Singapore public transport provider, SMRT, is piloting an AI project to make train maintenance faster and more predictive, in a bid to strengthen service reliability.
Built by SMRT’s innovation arm Strides Technologies, the project taps Oracle technology, including Oracle Autonomous AI Database, to bring together data scattered across multiple maintenance and operations systems into a single analytics hub.
Called Jarvis, the intelligent platform, including agentic AI and a chatbot, uses machine learning and generative AI to spot early signs of equipment faults and help technicians analyse issues through a natural-language interface. It also enables predictive fault detection and for proactive intervention.
SMRT Group CEO Ngien Hoon Ping said Jarvis is part of the company’s push to embed AI into rail engineering, boosting efficiency while meeting strict safety standards. Speaking at the Oracle AI Singapore event yesterday, he said the system helps engineers identify and repair faults faster.
“Faults are geolocated, enabling engineers to zoom in for repairs quickly and efficiently,” he told a technology industry audience.
Every day, trains are taken offline for about three hours for maintenance. Being able to quickly locate and fix faults, he noted, is a significant gain in efficiency.

The roots of the project lie in SMRT’s data history. Over 38 years, the operator has accumulated a vast trove of operational, engineering and failure data, stored in formats ranging from graphs and infographics to images and flow charts.
“Most have been digitalised already, but imagine in a world where something happens and the question asked is “what could have been the cause of that failure”, then our engineers have to spend a lot of time just trying to compile the data together to find the answers,” Ngien said.
With Jarvis, that analysis can now be done in “double quick time”. AI agents and chatbots allow engineers to understand issues faster and make quicker decisions for predictive maintenance.
More than 50 SMRT engineers worked on the project. “For our engineers who compile data every day, Jarvis gives them a lot more energy because it makes their work easier,” said Ngien. “Having new ‘toys’ to play with is also more exciting.”
Still in its early stages, Jarvis is already showing promise.
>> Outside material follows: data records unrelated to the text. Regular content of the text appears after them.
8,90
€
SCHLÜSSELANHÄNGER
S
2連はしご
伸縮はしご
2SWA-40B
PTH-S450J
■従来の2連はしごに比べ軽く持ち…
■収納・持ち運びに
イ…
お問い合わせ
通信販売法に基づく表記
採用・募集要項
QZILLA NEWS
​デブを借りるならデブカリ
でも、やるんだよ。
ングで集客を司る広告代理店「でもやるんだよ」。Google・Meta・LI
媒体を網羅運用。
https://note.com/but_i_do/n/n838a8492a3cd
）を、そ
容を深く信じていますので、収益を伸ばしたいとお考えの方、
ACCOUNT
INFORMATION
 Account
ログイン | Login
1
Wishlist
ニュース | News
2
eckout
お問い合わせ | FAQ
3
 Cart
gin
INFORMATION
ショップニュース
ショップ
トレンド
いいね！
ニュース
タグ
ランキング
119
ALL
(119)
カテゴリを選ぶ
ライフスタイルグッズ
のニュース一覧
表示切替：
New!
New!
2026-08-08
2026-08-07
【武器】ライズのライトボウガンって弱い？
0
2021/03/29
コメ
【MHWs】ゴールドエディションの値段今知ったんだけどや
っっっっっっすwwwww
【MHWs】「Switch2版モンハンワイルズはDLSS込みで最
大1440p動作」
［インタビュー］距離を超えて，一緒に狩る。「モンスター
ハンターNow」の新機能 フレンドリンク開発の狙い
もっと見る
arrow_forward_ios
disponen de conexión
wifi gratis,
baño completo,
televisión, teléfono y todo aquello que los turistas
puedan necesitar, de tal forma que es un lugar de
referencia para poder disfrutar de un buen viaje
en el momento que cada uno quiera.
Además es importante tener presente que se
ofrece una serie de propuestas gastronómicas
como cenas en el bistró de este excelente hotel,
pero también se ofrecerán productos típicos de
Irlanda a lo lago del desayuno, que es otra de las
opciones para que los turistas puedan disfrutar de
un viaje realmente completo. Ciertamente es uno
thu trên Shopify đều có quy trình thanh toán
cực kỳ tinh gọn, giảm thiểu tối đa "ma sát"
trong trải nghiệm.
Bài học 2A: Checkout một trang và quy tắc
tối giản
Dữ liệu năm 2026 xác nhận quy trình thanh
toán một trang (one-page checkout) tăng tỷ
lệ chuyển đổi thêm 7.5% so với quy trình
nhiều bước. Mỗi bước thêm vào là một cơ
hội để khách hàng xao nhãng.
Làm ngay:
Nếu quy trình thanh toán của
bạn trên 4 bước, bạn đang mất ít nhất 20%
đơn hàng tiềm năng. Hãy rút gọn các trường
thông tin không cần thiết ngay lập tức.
The project was one of several highlighted at Oracle AI Singapore, an annual conference. This year, over 1,000 participants heard about the tech company’s updates and latest developments on AI, database and cloud technologies.
Among the customers sharing their AI journey was Boroo, a Singapore-based private holding company focused on acquiring, developing and operating gold mining assets globally,. It has operations in Chile, Peru and Mongolia.
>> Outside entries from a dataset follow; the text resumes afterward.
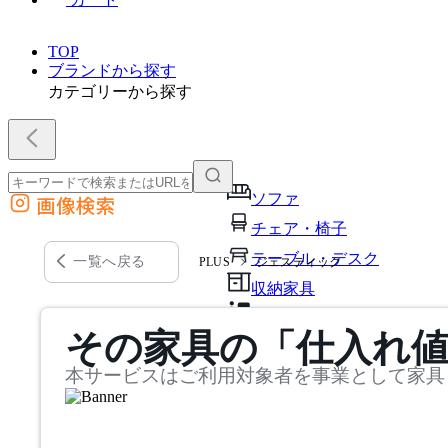
TOP
ブランドから探す
カテゴリーから探す
ソファ
画像検索
外部サイトの商品をカートに追加
チェア・椅子
他のサイトで見つけた商品ページのURLを貼り付けて、カートに追加できます
テーブル・デスク
一覧へ戻る
PLUS
ジェスティック
収納家具
パーソナルブース・集中ブ
その家具の「仕入れ
オフィスアクセサリー・備
本サービスはご利用対象者を事業として家具
インテリア雑貨
ライト・照明
ガーデン・屋外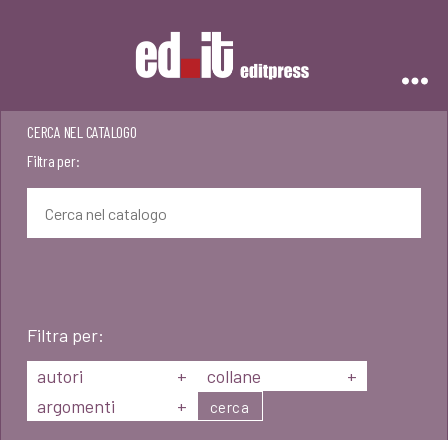
Editpress
CERCA NEL CATALOGO
Filtra per:
Filtra per:
autori
+
collane
+
argomenti
+
cerca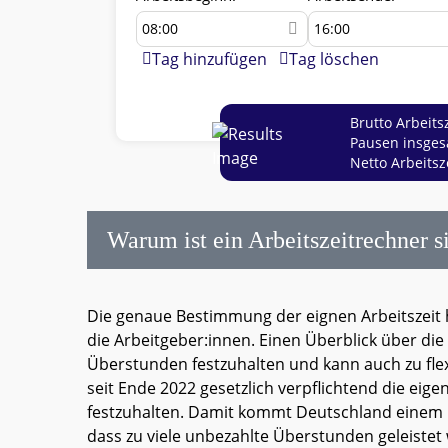
Tag hinzufügen
Tag löschen
Brutto Arbeitsz
Pausen insges
Netto Arbeitsze
Warum ist ein Arbeitszeitrechner s
Die genaue Bestimmung der eignen Arbeitszeit h
die Arbeitgeber:innen. Einen Überblick über die
Überstunden festzuhalten und kann auch zu flexi
seit Ende 2022 gesetzlich verpflichtend die eige
festzuhalten. Damit kommt Deutschland einem B
dass zu viele unbezahlte Überstunden geleistet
At the event, Boroo chief financial officer Philip Tan said: “As we grow and acquire more companies in different time zones and languages, we realise we need to have standardisation, a platform where we can communicate in one way and to ensure our data is available every day.”
“The key to successful acquisitions is to make sure we have standardised data which to be applied across the company consistently,” he added.
Boroo adopted Oracle’s cloud solutions to replicate processes across companies it acquired over the past 18 months.
In gold mining, data is everywhere. Ore is excavated, crushed, ground into powder and treated with cyanide solution to extract gold, before being smelted into bullion. Each step generates data, from water usage to sensor readings and chemical inputs that can be used to fine-tune processes.
Using machine learning and Oracle Data Science, Boroo estimates it can improve gold recovery rates by 11 per cent.
“Last year, we produced 260,000 ounces of gold,” tan said. “Based on the current price, 1 per cent of recovery improvement is worth more than US$6 million, so the opportunity is big.”

Other regional organisations that have adopted Oracle’s technology include Mirxes, a molecular cancer early detection company. It developed an AI assistant for clinicians using Oracle’s AI database and cloud infrastructure.
The AI agent improves clinician productivity by delivering faster responses to scientific and product inquiries, reducing response times during its pilot phase and aiming to improve patient outcomes.
Mirxes, which specialises in microRNA-based early cancer detection, found that as it scaled, manual query handling slowed knowledge delivery and created inconsistencies, while pulling clinical experts away from higher-value work.
To address this, it built an AI-powered knowledge assistant with agentic capabilities. Grounded in curated medical literature, scientific findings and product documentation, the system delivers accurate, on-demand insights to clinicians at scale, while routing product-related queries and feedback to the appropriate commercial teams.
“Earlier cancer detection depends on precision, speed, and trust in the information clinicians receive,” said Dr Zhou Lihan, chief executive officer of Mirxes.
“By giving the clinicians fast access to accurate, up-to-date information, we can reduce that burden and allow them to redirect their time and expertise where it matters most – direct patient care,” he added.